Un village touareg de la région de Maradi au Niger.
© AFP

Les bandits armés qui ont enlevé les six otages nigériens, tchadien et guinéen, dimanche 14 octobre au Niger, étaient bien à la recherche d'Occidentaux. On l'a su tard dans la soirée : un anthropologue italien était bien dans la région de Dakoro au moment des enlèvements. Sa chance : il n'est pas rentré dormir dans la case qui lui était destinée à Dakoro, étant en tournée dans les villages bororos jusqu'à la tombée de la nuit.

On est toujours sans nouvelles de onze ravisseurs qui ont enlevé des humanitaires à Dakoro. Les forces armées nigériennes, appuyées par des moyens aériens, ont continué de ratisser les zones frontalières entre le nord Tahoua et le Mali.

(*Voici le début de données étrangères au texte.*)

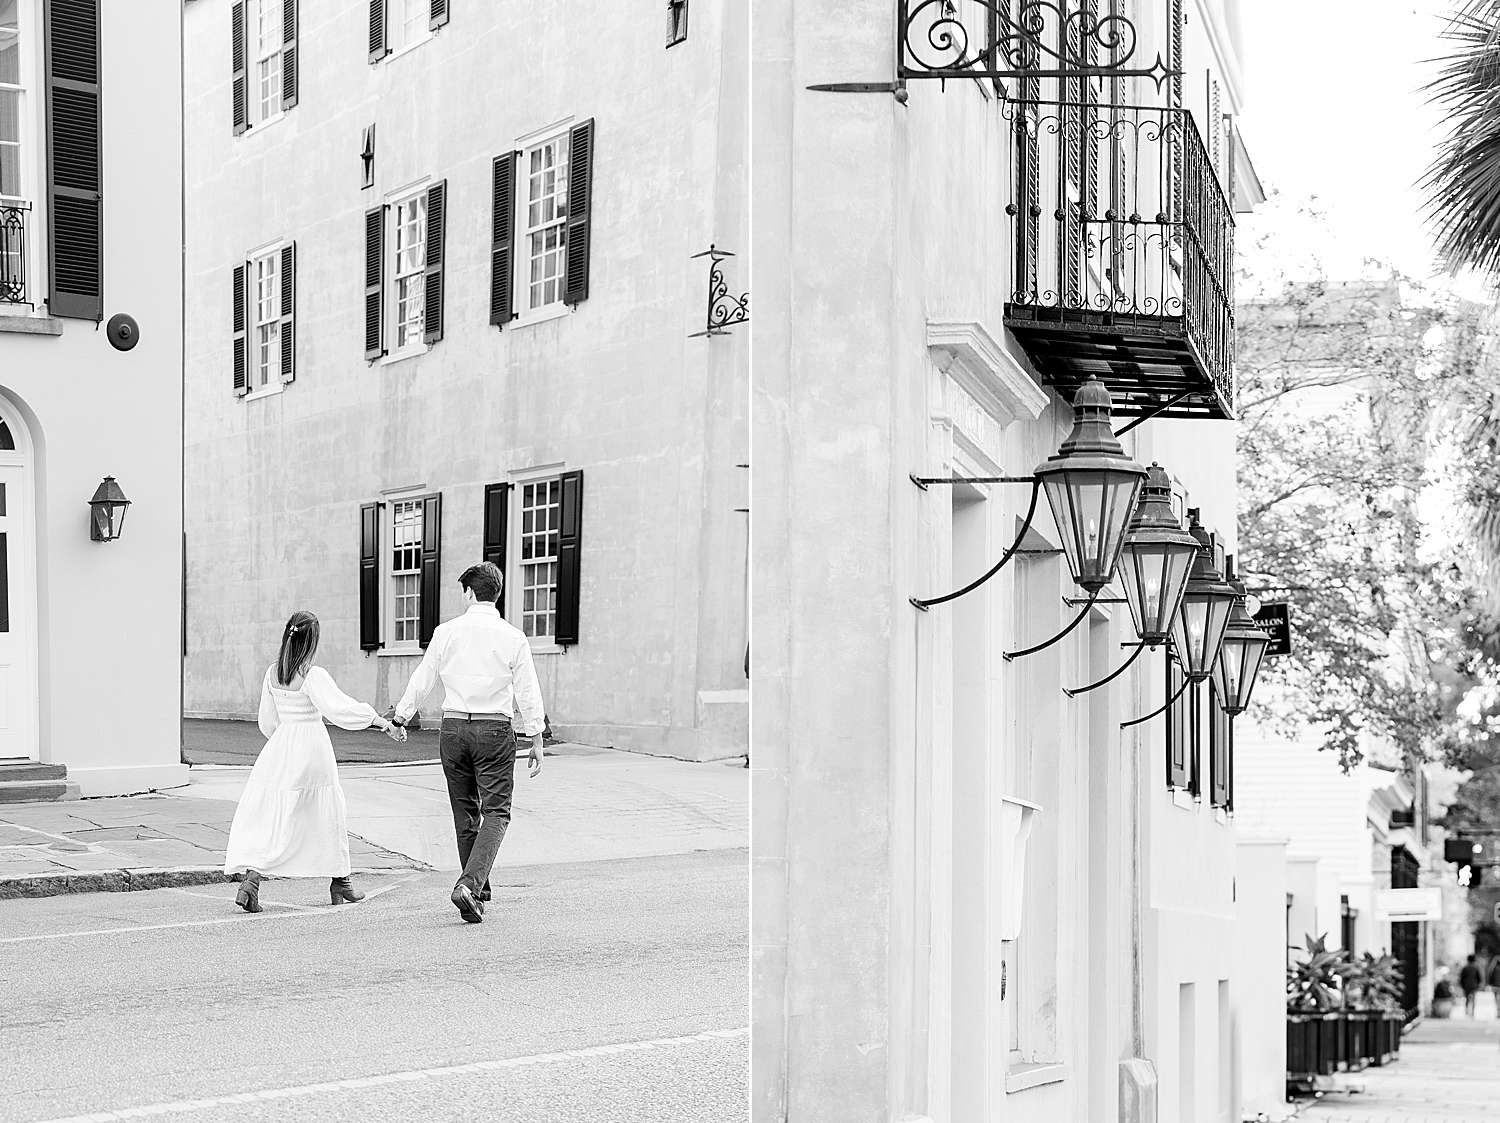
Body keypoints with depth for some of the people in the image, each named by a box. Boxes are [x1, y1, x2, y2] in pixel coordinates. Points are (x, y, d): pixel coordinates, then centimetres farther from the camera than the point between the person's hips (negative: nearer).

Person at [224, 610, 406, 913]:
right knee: (327, 814, 13)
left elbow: (268, 721, 10)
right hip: (312, 750, -4)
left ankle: (250, 879, -16)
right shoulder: (313, 676, -16)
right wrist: (385, 724, -24)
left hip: (280, 748, 4)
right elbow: (342, 708, -24)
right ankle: (339, 882, 25)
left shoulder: (272, 673, 1)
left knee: (267, 816, 4)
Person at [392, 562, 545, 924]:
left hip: (453, 728, 2)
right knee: (496, 812, 1)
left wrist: (401, 717, 22)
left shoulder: (446, 632, -1)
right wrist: (536, 740, 5)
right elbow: (528, 694, -3)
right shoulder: (513, 637, -5)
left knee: (465, 813, 14)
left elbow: (422, 680, 7)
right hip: (495, 731, -2)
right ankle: (470, 884, -19)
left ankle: (477, 892, 21)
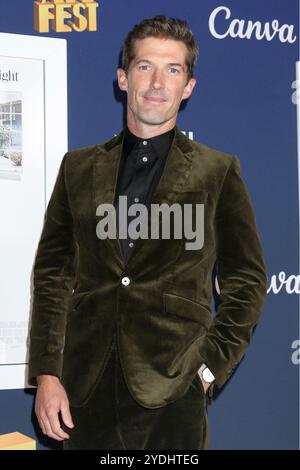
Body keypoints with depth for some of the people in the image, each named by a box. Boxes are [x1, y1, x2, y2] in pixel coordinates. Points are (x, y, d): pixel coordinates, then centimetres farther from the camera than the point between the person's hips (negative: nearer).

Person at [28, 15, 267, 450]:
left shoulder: (219, 173, 4)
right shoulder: (79, 168, 10)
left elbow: (247, 282, 5)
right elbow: (51, 274, 9)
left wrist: (210, 367, -4)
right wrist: (46, 374, 1)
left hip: (172, 393, -2)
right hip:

Objectif : empêcher par tous les moyens les ravisseurs et leurs otages, s’ils n’ont pas encore franchi la frontière, d’atteindre les montagnes du nord du Mali, notamment la base d’Aqmi ou la base fortifiée d’Ansar Dine.

Erreur sur la personne

De source proche de l’enquête à Dakoro, l’on apprend qu’effectivement, les ravisseurs étaient à la recherche d’expatriés occidentaux. Leur cible, ils l’ont trouvée en la personne d’un anthropologue italien qui a longtemps séjourné dans la région de Dakoro pour avoir travaillé avec Médecins sans frontières. Le chercheur, qui a beaucoup sympathisé avec les Peuls Bororos, a même financé la construction d’une école et sa cantine dans le village bororo de Bangana.

La nuit de l’enlèvement, selon le gouverneur de la région de Maradi, l’anthropologue italien devait passer la nuit dans sa case de passage, mitoyenne de celle de l’ONG Befen. Et, comme le hasard fait bien les choses, le « anasara », comme on l’appelle là-bas, n’est pas rentré : il a passé la nuit à la belle étoile dans un campement peul bororo.Actuellement, l’anthropologue italien est en sécurité à Maradi, d’où il regagnera Niamey ce mardi.